New features in version 0.3

  • Covers Mandarin (Chinese)
  • Improved romanization for numerous languages
  • Preserves capitalization (e.g. from Latin, Cyrillic, Greek scripts)
  • Maps from native digits to Western numbers
  • Faster for South Asian languages

Other features


  • The current version of uroman has a few limitations, some of which we plan to address in future versions. For Japanese, uroman currently romanizes hiragana and katakana as expected, but kanji are interpreted as Chinese characters and romanized as such. For Egyptian hieroglyphs, only single-sound phonetic characters and numbers are currently romanized. For Linear B, only phonetic syllabic characters are romanized. For some other extinct scripts such as cuneiform, no romanization is provided.
  • A romanizer is not a full transliterator. For example, this version of uroman does not vowelize text that lacks explicit vowelization such as normal text in Arabic and Hebrew (without diacritics/points).

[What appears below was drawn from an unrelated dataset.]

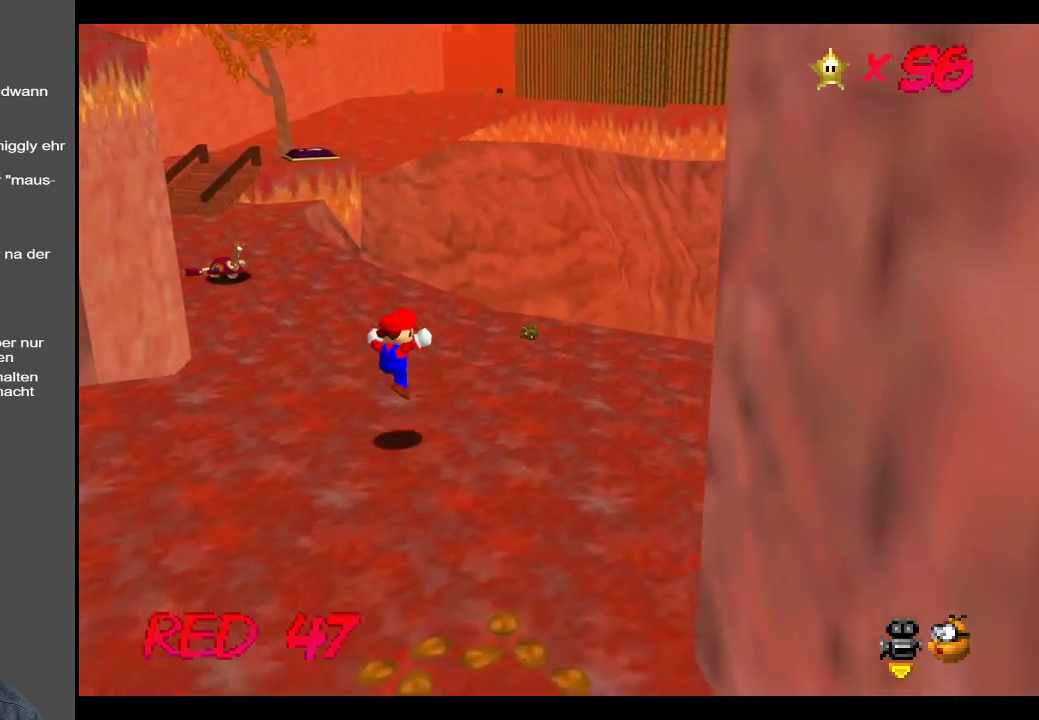
{"buttons": ["X"], "left_stick": "up-right", "right_stick": "center", "events": [[100, "B", "down"], [200, "B", "up"], [417, "X", "down"]]}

This research is based upon work supported in part by the Office of the Director of National Intelligence (ODNI), Intelligence Advanced Research Projects Activity (IARPA), via contract # FA8650-17-C-9116, and by research sponsored by Air Force Research Laboratory (AFRL) under agreement number FA8750-19-1-1000. The views and conclusions contained herein are those of the authors and should not be interpreted as necessarily representing the official policies, either expressed or implied, of ODNI, IARPA, Air Force Laboratory, DARPA, or the U.S. Government. The U.S. Government is authorized to reproduce and distribute reprints for governmental purposes notwithstanding any copyright annotation therein.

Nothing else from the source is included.